At the bottom of our big field at Butterwell farm in Byfield was a stream. For a small boy the bank on the other side, that led up to a metal fence and onto the Daventry Road, seemed very steep and since it was lined with nettles I regarded the stream as the border of our lands.
In the summer it trickled gently on from Mr Peter Thompson's field and open country beyond, at one end through our field and on to a neat, wire mesh lined, hole in a brick wall which separated the bottom part of our land from a small house where an old man lived. In the winter the stream became a bit of a torrent, often more than a yard and a half wide. One year it flooded almost all the way up the slope of the field and must have been thirty yards wide.
There were no fish in the our stream for it was too shallow and in parts it was often just a muddy trickle. But there were all sorts of grubs and insects which lured in an inquisitive young boy so ensuring that he would head back home sufficiently wet and dirty to annoy both of his parents.
My father told us that if we spat in the stream our spit would end up in London. And that was true because somewhere along the line, nearer to Banbury, the stream flowed into the Cherwell which, at Oxford, flows into the Thames. Naturally this was an invitation to send my piss to London as well. Even at a young age having only visited the Capital twice, I knew what I thought of folks in the big smoke and so had to send them a sign of my contempt.
Though I pestered many of our neighbours, I cannot remember speaking much to the old man on the other side of the brick wall. He did not seem to want to talk to anyone.
I knew that he had fought in the war and spent rather too long in a German Prisoner of War camp. And I knew about his goldfish and that was that. Every now and again the old man would go to Banbury and come back with goldfish. These he would then release into the stream and they would swim away from our his house towards the church at the other end of the village.
How far did they get? I guess we will never know. I suspect goldfish would rather have been in warmer waters. And they will have found parts of the stream very shallow indeed and may well have got stuck. One thinks of the little blighters stranded in summer as the stream dried up and dying an unpleasant death. And of course there would have been predators galore. Even where we fished in the upper reaches of the Cherwell there were pike and perch which would have thought a goldfish was a rare treat.

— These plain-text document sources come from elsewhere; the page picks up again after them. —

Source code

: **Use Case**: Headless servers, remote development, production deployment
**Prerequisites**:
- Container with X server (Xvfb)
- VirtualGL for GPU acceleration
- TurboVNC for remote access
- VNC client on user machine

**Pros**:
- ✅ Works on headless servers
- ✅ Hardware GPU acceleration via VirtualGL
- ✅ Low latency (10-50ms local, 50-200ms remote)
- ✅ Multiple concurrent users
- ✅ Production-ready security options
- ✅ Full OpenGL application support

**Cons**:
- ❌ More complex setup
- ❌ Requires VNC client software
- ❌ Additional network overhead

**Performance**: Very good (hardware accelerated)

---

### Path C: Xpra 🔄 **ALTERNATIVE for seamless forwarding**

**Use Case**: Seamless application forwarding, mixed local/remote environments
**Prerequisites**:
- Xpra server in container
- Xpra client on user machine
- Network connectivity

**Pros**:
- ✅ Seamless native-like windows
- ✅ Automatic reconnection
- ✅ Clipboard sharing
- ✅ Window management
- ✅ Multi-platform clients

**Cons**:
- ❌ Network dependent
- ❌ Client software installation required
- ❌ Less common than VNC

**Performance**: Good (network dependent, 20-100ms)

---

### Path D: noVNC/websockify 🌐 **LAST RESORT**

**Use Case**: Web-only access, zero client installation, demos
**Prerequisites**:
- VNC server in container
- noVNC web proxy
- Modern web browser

Rather like the prisoners on the Great Escape one imagines that very few of the old man's goldfish made it very far, Maybe there was the odd Charles Bronson who finally made it to freedom in the Thames at Oxford. Somehow I doubt it. Surely the old man must have known that the fish he released would almost all enjoy an all too brief freedom? But perhaps he viewed that as a better way to go than cooped up in a small Stalag goldfish bowl or aquarium or sent to perish in plastic bags at the fair.
Years later I stayed at a kibbutz at Ein Gedi near the Dead Sea in Israel. At one table there were a group of elderly ladies who were all very fat. All ensured that their plates were as full as possible and they ate in an almost compulsive manner, gobbling fast as if it were a race, as if there was an external pressure on them. And of course there was. Each had a telephone number tattooed on their arm. It must have been 55 years since they were liberated from the death camps but those ladies were never really free. Our neighbour in Byfield had been free for just thirty years but the war was not over for him.
As a boy so many in the village in which I lived were touched first hand by the second world war. Fifty years later my son will probably never meet anyone with first hand experience of that great conflict.